The workaround of setting the proxy environment manually for the cluster-version-operator pod seems to work.
Though, this is required for each upgrade - as an upgrade will also trigger an upgrade of the cluster-version-operator... Which in return still has the bug of the missing proxy-environment.
(In reply to Glenn Sommer from comment #22)
> I can confirm this bug still exists for an 4.2.8 to 4.2.12 update.
Our process requires that we have one bug per release to track these fixes as they need to each be verified.
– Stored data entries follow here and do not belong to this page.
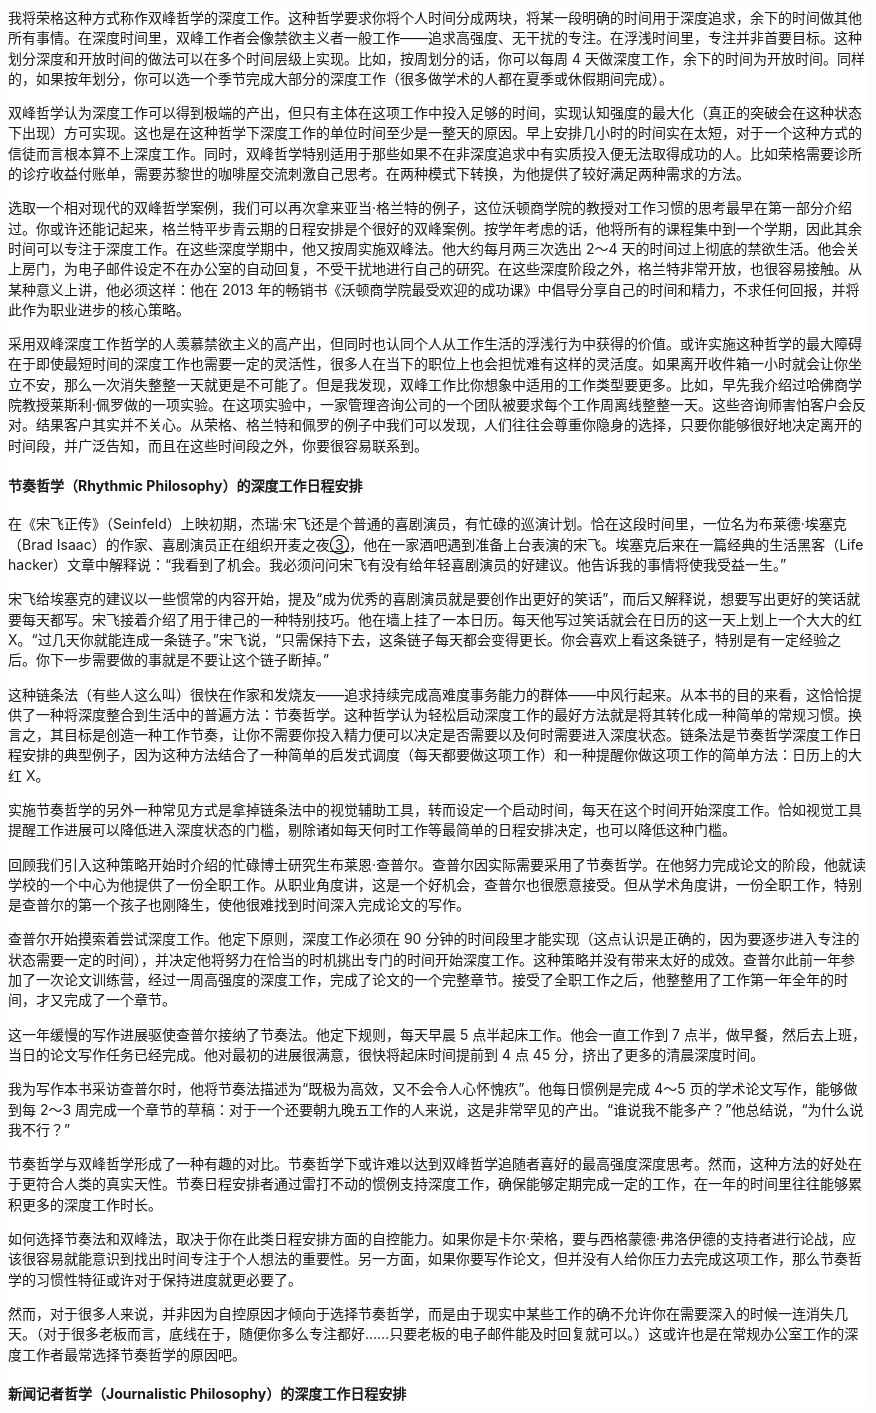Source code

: 我将荣格这种方式称作双峰哲学的深度工作。这种哲学要求你将个人时间分成两块，将某一段明确的时间用于深度追求，余下的时间做其他所有事情。在深度时间里，双峰工作者会像禁欲主义者一般工作——追求高强度、无干扰的专注。在浮浅时间里，专注并非首要目标。这种划分深度和开放时间的做法可以在多个时间层级上实现。比如，按周划分的话，你可以每周 4 天做深度工作，余下的时间为开放时间。同样的，如果按年划分，你可以选一个季节完成大部分的深度工作（很多做学术的人都在夏季或休假期间完成）。

双峰哲学认为深度工作可以得到极端的产出，但只有主体在这项工作中投入足够的时间，实现认知强度的最大化（真正的突破会在这种状态下出现）方可实现。这也是在这种哲学下深度工作的单位时间至少是一整天的原因。早上安排几小时的时间实在太短，对于一个这种方式的信徒而言根本算不上深度工作。同时，双峰哲学特别适用于那些如果不在非深度追求中有实质投入便无法取得成功的人。比如荣格需要诊所的诊疗收益付账单，需要苏黎世的咖啡屋交流刺激自己思考。在两种模式下转换，为他提供了较好满足两种需求的方法。

选取一个相对现代的双峰哲学案例，我们可以再次拿来亚当·格兰特的例子，这位沃顿商学院的教授对工作习惯的思考最早在第一部分介绍过。你或许还能记起来，格兰特平步青云期的日程安排是个很好的双峰案例。按学年考虑的话，他将所有的课程集中到一个学期，因此其余时间可以专注于深度工作。在这些深度学期中，他又按周实施双峰法。他大约每月两三次选出 2～4 天的时间过上彻底的禁欲生活。他会关上房门，为电子邮件设定不在办公室的自动回复，不受干扰地进行自己的研究。在这些深度阶段之外，格兰特非常开放，也很容易接触。从某种意义上讲，他必须这样：他在 2013 年的畅销书《沃顿商学院最受欢迎的成功课》中倡导分享自己的时间和精力，不求任何回报，并将此作为职业进步的核心策略。

采用双峰深度工作哲学的人羡慕禁欲主义的高产出，但同时也认同个人从工作生活的浮浅行为中获得的价值。或许实施这种哲学的最大障碍在于即使最短时间的深度工作也需要一定的灵活性，很多人在当下的职位上也会担忧难有这样的灵活度。如果离开收件箱一小时就会让你坐立不安，那么一次消失整整一天就更是不可能了。但是我发现，双峰工作比你想象中适用的工作类型要更多。比如，早先我介绍过哈佛商学院教授莱斯利·佩罗做的一项实验。在这项实验中，一家管理咨询公司的一个团队被要求每个工作周离线整整一天。这些咨询师害怕客户会反对。结果客户其实并不关心。从荣格、格兰特和佩罗的例子中我们可以发现，人们往往会尊重你隐身的选择，只要你能够很好地决定离开的时间段，并广泛告知，而且在这些时间段之外，你要很容易联系到。

#### 节奏哲学（Rhythmic Philosophy）的深度工作日程安排

在《宋飞正传》（Seinfeld）上映初期，杰瑞·宋飞还是个普通的喜剧演员，有忙碌的巡演计划。恰在这段时间里，一位名为布莱德·埃塞克（Brad Isaac）的作家、喜剧演员正在组织开麦之夜[③](#footnote3)，他在一家酒吧遇到准备上台表演的宋飞。埃塞克后来在一篇经典的生活黑客（Life hacker）文章中解释说：“我看到了机会。我必须问问宋飞有没有给年轻喜剧演员的好建议。他告诉我的事情将使我受益一生。”

宋飞给埃塞克的建议以一些惯常的内容开始，提及“成为优秀的喜剧演员就是要创作出更好的笑话”，而后又解释说，想要写出更好的笑话就要每天都写。宋飞接着介绍了用于律己的一种特别技巧。他在墙上挂了一本日历。每天他写过笑话就会在日历的这一天上划上一个大大的红 X。“过几天你就能连成一条链子。”宋飞说，“只需保持下去，这条链子每天都会变得更长。你会喜欢上看这条链子，特别是有一定经验之后。你下一步需要做的事就是不要让这个链子断掉。”

这种链条法（有些人这么叫）很快在作家和发烧友——追求持续完成高难度事务能力的群体——中风行起来。从本书的目的来看，这恰恰提供了一种将深度整合到生活中的普遍方法：节奏哲学。这种哲学认为轻松启动深度工作的最好方法就是将其转化成一种简单的常规习惯。换言之，其目标是创造一种工作节奏，让你不需要你投入精力便可以决定是否需要以及何时需要进入深度状态。链条法是节奏哲学深度工作日程安排的典型例子，因为这种方法结合了一种简单的启发式调度（每天都要做这项工作）和一种提醒你做这项工作的简单方法：日历上的大红 X。

实施节奏哲学的另外一种常见方式是拿掉链条法中的视觉辅助工具，转而设定一个启动时间，每天在这个时间开始深度工作。恰如视觉工具提醒工作进展可以降低进入深度状态的门槛，剔除诸如每天何时工作等最简单的日程安排决定，也可以降低这种门槛。

回顾我们引入这种策略开始时介绍的忙碌博士研究生布莱恩·查普尔。查普尔因实际需要采用了节奏哲学。在他努力完成论文的阶段，他就读学校的一个中心为他提供了一份全职工作。从职业角度讲，这是一个好机会，查普尔也很愿意接受。但从学术角度讲，一份全职工作，特别是查普尔的第一个孩子也刚降生，使他很难找到时间深入完成论文的写作。

查普尔开始摸索着尝试深度工作。他定下原则，深度工作必须在 90 分钟的时间段里才能实现（这点认识是正确的，因为要逐步进入专注的状态需要一定的时间），并决定他将努力在恰当的时机挑出专门的时间开始深度工作。这种策略并没有带来太好的成效。查普尔此前一年参加了一次论文训练营，经过一周高强度的深度工作，完成了论文的一个完整章节。接受了全职工作之后，他整整用了工作第一年全年的时间，才又完成了一个章节。

这一年缓慢的写作进展驱使查普尔接纳了节奏法。他定下规则，每天早晨 5 点半起床工作。他会一直工作到 7 点半，做早餐，然后去上班，当日的论文写作任务已经完成。他对最初的进展很满意，很快将起床时间提前到 4 点 45 分，挤出了更多的清晨深度时间。

我为写作本书采访查普尔时，他将节奏法描述为“既极为高效，又不会令人心怀愧疚”。他每日惯例是完成 4～5 页的学术论文写作，能够做到每 2～3 周完成一个章节的草稿：对于一个还要朝九晚五工作的人来说，这是非常罕见的产出。“谁说我不能多产？”他总结说，“为什么说我不行？”

节奏哲学与双峰哲学形成了一种有趣的对比。节奏哲学下或许难以达到双峰哲学追随者喜好的最高强度深度思考。然而，这种方法的好处在于更符合人类的真实天性。节奏日程安排者通过雷打不动的惯例支持深度工作，确保能够定期完成一定的工作，在一年的时间里往往能够累积更多的深度工作时长。

如何选择节奏法和双峰法，取决于你在此类日程安排方面的自控能力。如果你是卡尔·荣格，要与西格蒙德·弗洛伊德的支持者进行论战，应该很容易就能意识到找出时间专注于个人想法的重要性。另一方面，如果你要写作论文，但并没有人给你压力去完成这项工作，那么节奏哲学的习惯性特征或许对于保持进度就更必要了。

然而，对于很多人来说，并非因为自控原因才倾向于选择节奏哲学，而是由于现实中某些工作的确不允许你在需要深入的时候一连消失几天。（对于很多老板而言，底线在于，随便你多么专注都好……只要老板的电子邮件能及时回复就可以。）这或许也是在常规办公室工作的深度工作者最常选择节奏哲学的原因吧。

#### 新闻记者哲学（Journalistic Philosophy）的深度工作日程安排
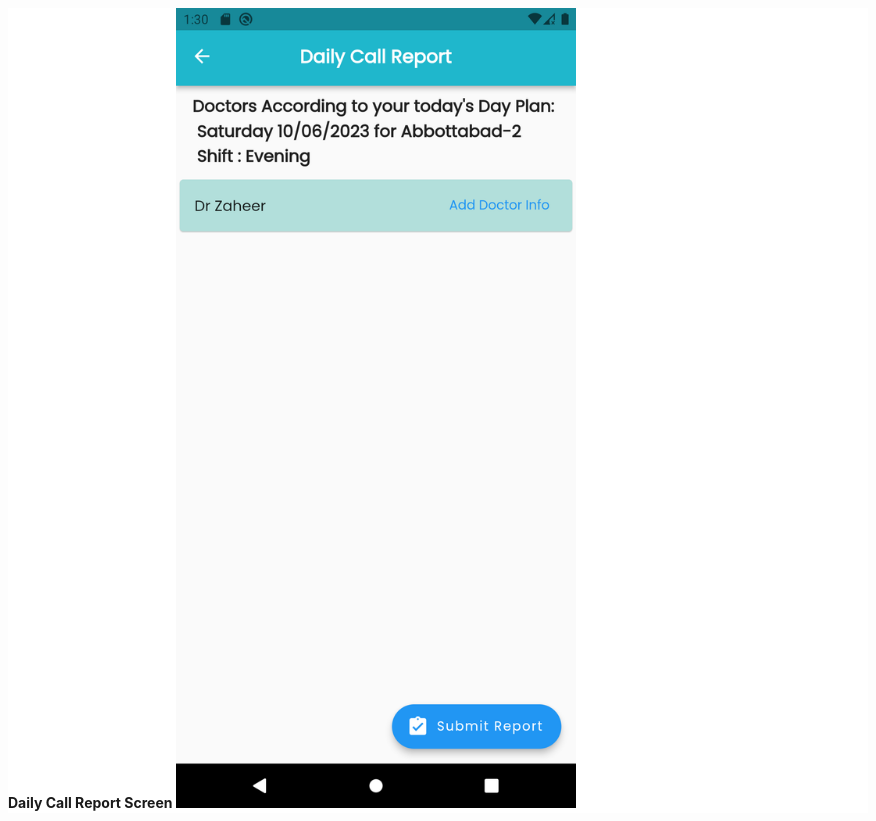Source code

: **Daily Call Report Screen**
<img src="screenshots/daily_call_report.png" alt="Daily Call Report Screen" width="400"/>

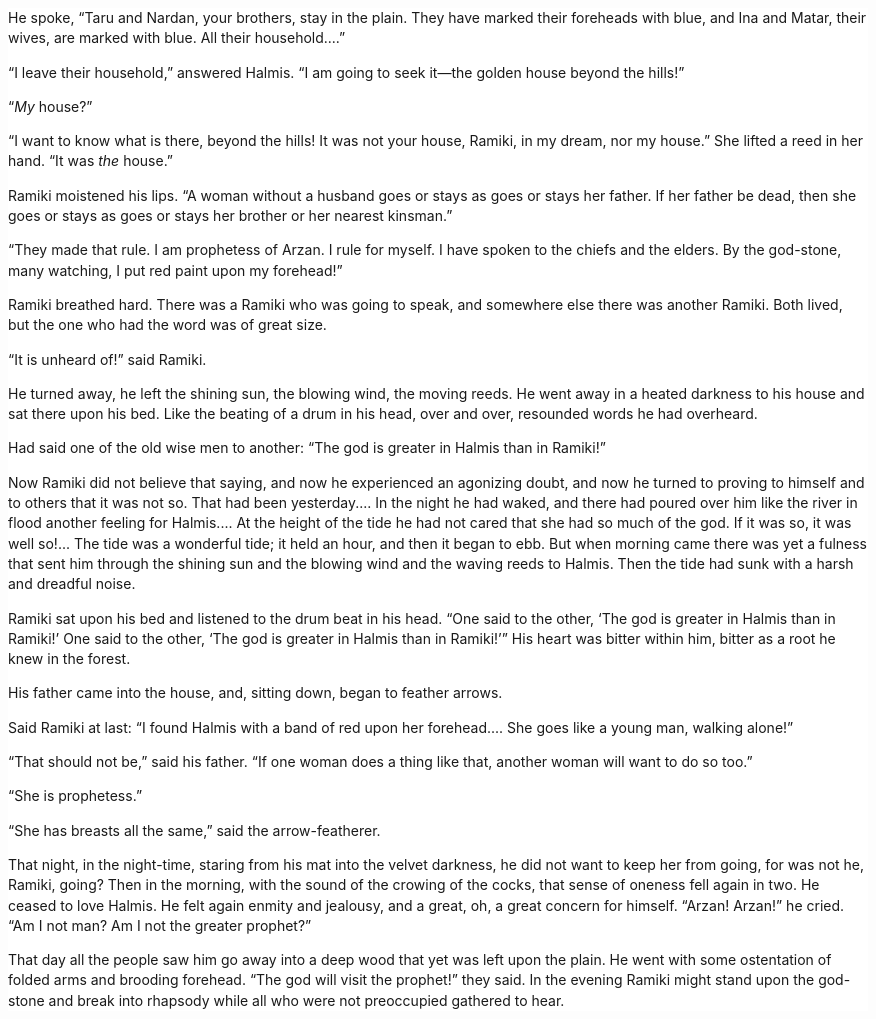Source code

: He spoke, “Taru and Nardan, your brothers, stay in the plain. They have marked their foreheads with blue, and Ina and Matar, their wives, are marked with blue. All their household....”

“I leave their household,” answered Halmis. “I am going to seek it—the golden house beyond the hills!”

“*My* house?”

“I want to know what is there, beyond the hills! It was not your house, Ramiki, in my dream, nor my house.” She lifted a reed in her hand. “It was *the* house.”

Ramiki moistened his lips. “A woman without a husband goes or stays as goes or stays her father. If her father be dead, then she goes or stays as goes or stays her brother or her nearest kinsman.”

“They made that rule. I am prophetess of Arzan. I rule for myself. I have spoken to the chiefs and the elders. By the god-stone, many watching, I put red paint upon my forehead!”

Ramiki breathed hard. There was a Ramiki who was going to speak, and somewhere else there was another Ramiki. Both lived, but the one who had the word was of great size.

“It is unheard of!” said Ramiki.

He turned away, he left the shining sun, the blowing wind, the moving reeds. He went away in a heated darkness to his house and sat there upon his bed. Like the beating of a drum in his head, over and over, resounded words he had overheard.

Had said one of the old wise men to another: “The god is greater in Halmis than in Ramiki!”

Now Ramiki did not believe that saying, and now he experienced an agonizing doubt, and now he turned to proving to himself and to others that it was not so. That had been yesterday.... In the night he had waked, and there had poured over him like the river in flood another feeling for Halmis.... At the height of the tide he had not cared that she had so much of the god. If it was so, it was well so!... The tide was a wonderful tide; it held an hour, and then it began to ebb. But when morning came there was yet a fulness that sent him through the shining sun and the blowing wind and the waving reeds to Halmis. Then the tide had sunk with a harsh and dreadful noise.

Ramiki sat upon his bed and listened to the drum beat in his head. “One said to the other, ‘The god is greater in Halmis than in Ramiki!’ One said to the other, ‘The god is greater in Halmis than in Ramiki!’” His heart was bitter within him, bitter as a root he knew in the forest.

His father came into the house, and, sitting down, began to feather arrows.

Said Ramiki at last: “I found Halmis with a band of red upon her forehead.... She goes like a young man, walking alone!”

“That should not be,” said his father. “If one woman does a thing like that, another woman will want to do so too.”

“She is prophetess.”

“She has breasts all the same,” said the arrow-featherer.

That night, in the night-time, staring from his mat into the velvet darkness, he did not want to keep her from going, for was not he, Ramiki, going? Then in the morning, with the sound of the crowing of the cocks, that sense of oneness fell again in two. He ceased to love Halmis. He felt again enmity and jealousy, and a great, oh, a great concern for himself. “Arzan! Arzan!” he cried. “Am I not man? Am I not the greater prophet?”

That day all the people saw him go away into a deep wood that yet was left upon the plain. He went with some ostentation of folded arms and brooding forehead. “The god will visit the prophet!” they said. In the evening Ramiki might stand upon the god-stone and break into rhapsody while all who were not preoccupied gathered to hear.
You can see the 4.2 bug in the list of bugs that this bug blocks.
It's resolved and the fix shipped in 4.2.13.
Since the problem described in this bug report should be
resolved in a recent advisory, it has been closed with a
resolution of ERRATA.
For information on the advisory, and where to find the updated
files, follow the link below.
If the solution does not work for you, open a new bug report.
CLOSED ERRATA bugs have been verified by QE for at least some use-cases. If there are additional use cases which remain uncovered, please file new bugs to track them. Steps to reproduce, cluster IDs, links to must-gathers, and all the other usual stuff will help get to the bottom of whatever issues you're seeing.